こういうところに世間の認識とのズレがあるのではないだろうか。

● 世界最強の囲碁大国 日本の復活なるか

当たり前の話だが、ファンが減っていくに従ってスポンサーの数も減少する。
大会を主催する新聞社なども財政事情が厳しく、タイトル戦が消えることはないにせよ、賞金はどんどん減っていく。
そうなればプロ棋士も減少し、後継者不足の伝統工芸のような状態になってしまうのは目に見えている。

そうならないためには、業界としてどんな取り組みが必要なのだろうか。

「将棋のように、まず棋士を知ってもらえるような形を取ることが大切だと思います。
囲碁とは一見関係の薄いテーマをキッカケにして、棋士への共感を集めていく方法です。
例えば将棋の女流棋士の藤田綾さんは、対戦アクションゲームの『スプラトゥーン』(任天堂)好きが高じて、ゲームイベントなどにも登場しています。
囲碁棋士もブログやSNSなどでそういう部分をより発信していくべきではないでしょうか」(井桁氏)

また、囲碁には将棋にはない強味もある。
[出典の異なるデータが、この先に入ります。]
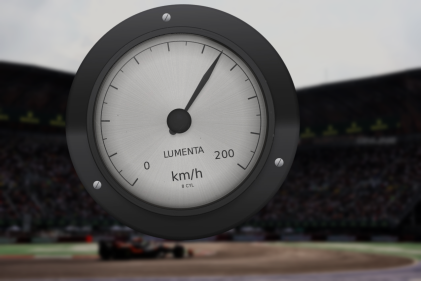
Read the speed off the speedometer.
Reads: 130 km/h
それは世界的にも認知されている競技人口の多さだ。。
将棋はほとんど日本人が行っているのに対して、囲碁の世界競技人口は約3600万人もおり、
中国2000万人、韓国900万人に次いで、日本は3番目となっている(日本棋院ホームページ『世界の推定囲碁人口』による)

世界を相手にした大会も開催されており、今年1月8日から3日間、中国・雲南省で行われた、
日中韓トップ棋士の3人が競う「第5回世界囲碁名人争覇戦」には、日本最強の棋士である井山裕太が参加している。もっとも結果は最下位だった。
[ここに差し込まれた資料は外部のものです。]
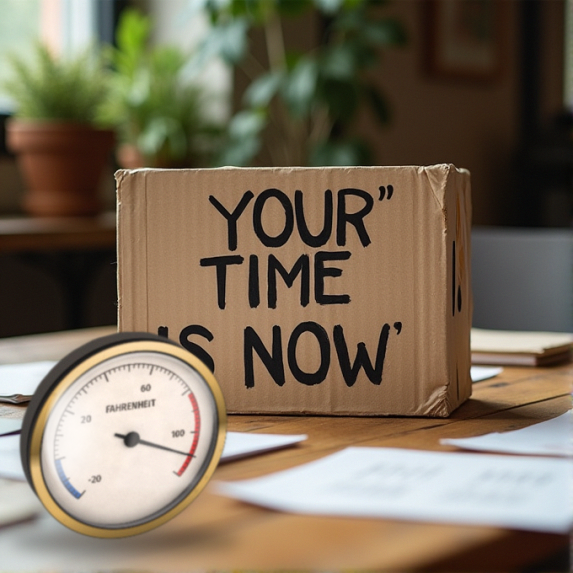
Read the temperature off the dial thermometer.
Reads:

井桁氏は、日本での囲碁人気を復活させるためには、世界戦で活躍できる棋士を育てることが不可欠だという。
「25年ほど前なら、世界で一番囲碁が強い国は日本でしたが、
現在の日本人棋士は三星杯、LG杯、応氏杯など、世界戦ではなかなか勝てない状況が続いています。
中国では、囲碁棋士の社会的地位が日本のプロ野球選手ぐらいありますし、
台湾では囲碁が子どもの習い事として確立されていて、日本の学習塾のように囲碁道場があったりもします。
彼らに学ぶ点は多くあり、それが日本で将棋人気に追いつくことにもつながってくるでしょう」(井桁氏)

かつて卓球界では、福原愛というスター選手が登場し、世界の並みいる強豪に立ち向かっていくことで、
地味なスポーツという印象だった卓球をメジャー競技へと押し上げた。
その成功例は囲碁界にとっても一筋の光明となるのかもしれない。